我们进入RDD.scala,随便找一个action,就拿count开刀吧
def count(): Long = sc.runJob(this, Utils.getIteratorSize _).sum 这里会调用sparkContext#runJob方法。一直追踪这个方法
最终会发现调用的是
dagScheduler.runJob(rdd, cleanedFunc, partitions, callSite, resultHandler, localProperties.get)
而DAGScheduler在初始化SparkContext的时候就已经初始化了
点击进入注意到这行代码。
eventProcessLoop.post(JobSubmitted( jobId, rdd, func2, partitions.toArray, callSite, waiter, SerializationUtils.clone(properties)))
我们直接找到onReceive中
override def onReceive(event: DAGSchedulerEvent): Unit = {
val timerContext = timer.time()
try {
doOnReceive(event)
} finally {
timerContext.stop()
}
}
一步步点击最终进入DAGScheduler#handleJobSubmitted
finalStage = newResultStage(finalRDD, func, partitions, jobId, callSite)

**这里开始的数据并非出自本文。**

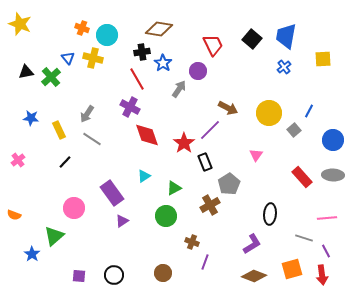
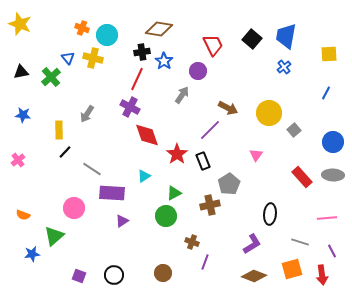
yellow square at (323, 59): moved 6 px right, 5 px up
blue star at (163, 63): moved 1 px right, 2 px up
black triangle at (26, 72): moved 5 px left
red line at (137, 79): rotated 55 degrees clockwise
gray arrow at (179, 89): moved 3 px right, 6 px down
blue line at (309, 111): moved 17 px right, 18 px up
blue star at (31, 118): moved 8 px left, 3 px up
yellow rectangle at (59, 130): rotated 24 degrees clockwise
gray line at (92, 139): moved 30 px down
blue circle at (333, 140): moved 2 px down
red star at (184, 143): moved 7 px left, 11 px down
black line at (65, 162): moved 10 px up
black rectangle at (205, 162): moved 2 px left, 1 px up
green triangle at (174, 188): moved 5 px down
purple rectangle at (112, 193): rotated 50 degrees counterclockwise
brown cross at (210, 205): rotated 18 degrees clockwise
orange semicircle at (14, 215): moved 9 px right
gray line at (304, 238): moved 4 px left, 4 px down
purple line at (326, 251): moved 6 px right
blue star at (32, 254): rotated 28 degrees clockwise
purple square at (79, 276): rotated 16 degrees clockwise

首先会根据最后一个RDD构建一个ResultStage
submitStage(finalStage)这行代码很关键,点击进入
private def submitStage(stage: Stage) {
val jobId = activeJobForStage(stage)
if (jobId.isDefined) {
logDebug("submitStage(" + stage + ")")
if (!waitingStages(stage) && !runningStages(stage) && !failedStages(stage)) {
val missing = getMissingParentStages(stage).sortBy(_.id)
logDebug("missing: " + missing)
if (missing.isEmpty) {
logInfo("Submitting " + stage + " (" + stage.rdd + "), which has no missing parents")
submitMissingTasks(stage, jobId.get)
} else {
for (parent <- missing) {
submitStage(parent)
}
waitingStages += stage
}
}
} else {
abortStage(stage, "No active job for stage " + stage.id, None)
}
}
根据传入的stage,调用getMissingParentStages
private def getMissingParentStages(stage: Stage): List[Stage] = {
val missing = new HashSet[Stage]
val visited = new HashSet[RDD[_]]
// We are manually maintaining a stack here to prevent StackOverflowError
// caused by recursively visiting
val waitingForVisit = new Stack[RDD[_]]
def visit(rdd: RDD[_]) {
if (!visited(rdd)) {
visited += rdd
val rddHasUncachedPartitions = getCacheLocs(rdd).contains(Nil)
if (rddHasUncachedPartitions) {
for (dep <- rdd.dependencies) {
dep match {
case shufDep: ShuffleDependency[_, _, _] =>
val mapStage = getShuffleMapStage(shufDep, stage.firstJobId)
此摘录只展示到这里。